[EXERCISE DATA]

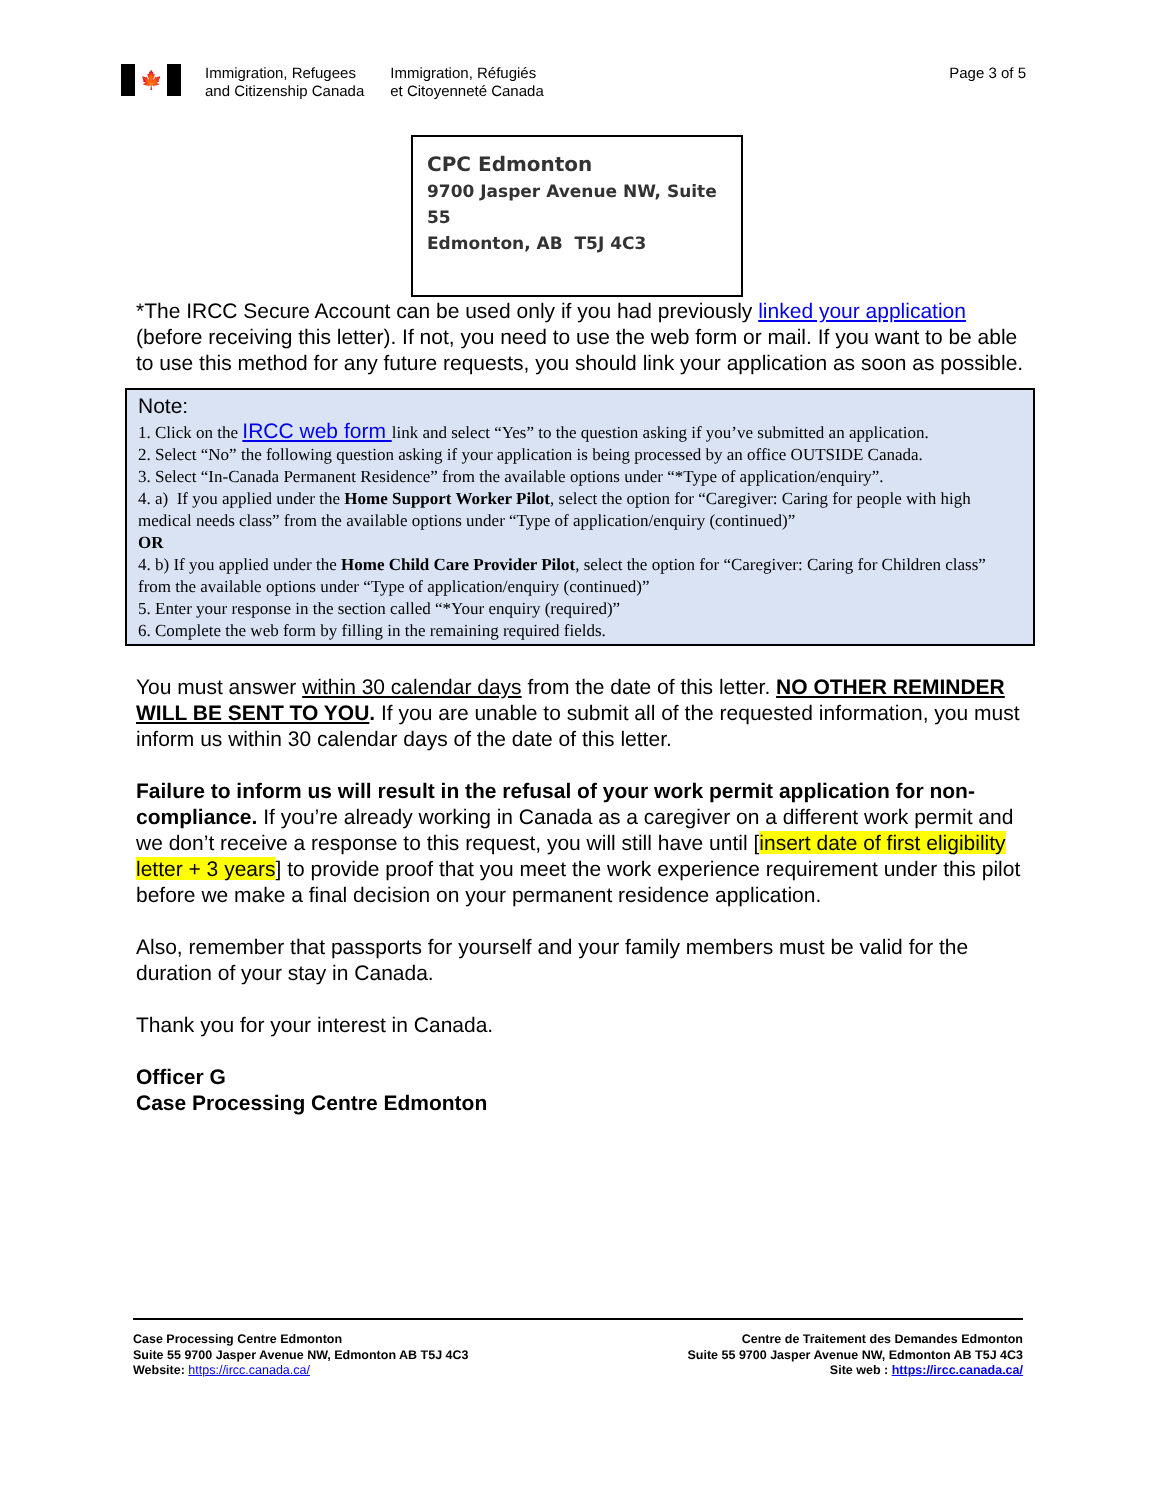🍁
Immigration, Refugees
and Citizenship Canada
Immigration, Réfugiés
et Citoyenneté Canada
Page 3 of 5
CPC Edmonton
9700 Jasper Avenue NW, Suite 55
Edmonton, AB T5J 4C3
*The IRCC Secure Account can be used only if you had previously linked your application (before receiving this letter). If not, you need to use the web form or mail. If you want to be able to use this method for any future requests, you should link your application as soon as possible.
Note:
1. Click on the IRCC web form link and select “Yes” to the question asking if you’ve submitted an application.
2. Select “No” the following question asking if your application is being processed by an office OUTSIDE Canada.
3. Select “In-Canada Permanent Residence” from the available options under “*Type of application/enquiry”.
4. a) If you applied under the Home Support Worker Pilot, select the option for “Caregiver: Caring for people with high medical needs class” from the available options under “Type of application/enquiry (continued)”
OR
4. b) If you applied under the Home Child Care Provider Pilot, select the option for “Caregiver: Caring for Children class” from the available options under “Type of application/enquiry (continued)”
5. Enter your response in the section called “*Your enquiry (required)”
6. Complete the web form by filling in the remaining required fields.
You must answer within 30 calendar days from the date of this letter. NO OTHER REMINDER WILL BE SENT TO YOU. If you are unable to submit all of the requested information, you must inform us within 30 calendar days of the date of this letter.
Failure to inform us will result in the refusal of your work permit application for non-compliance. If you’re already working in Canada as a caregiver on a different work permit and we don’t receive a response to this request, you will still have until [insert date of first eligibility letter + 3 years] to provide proof that you meet the work experience requirement under this pilot before we make a final decision on your permanent residence application.
Also, remember that passports for yourself and your family members must be valid for the duration of your stay in Canada.
Thank you for your interest in Canada.
Officer G
Case Processing Centre Edmonton
Case Processing Centre Edmonton
Suite 55 9700 Jasper Avenue NW, Edmonton AB T5J 4C3
Website: https://ircc.canada.ca/
Centre de Traitement des Demandes Edmonton
Suite 55 9700 Jasper Avenue NW, Edmonton AB T5J 4C3
Site web : https://ircc.canada.ca/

[/EXERCISE DATA]

In how many lines of the data above does the word "Immigration" occur? Only the number is wanted.

▶ **WRITTEN SOLUTION**: 2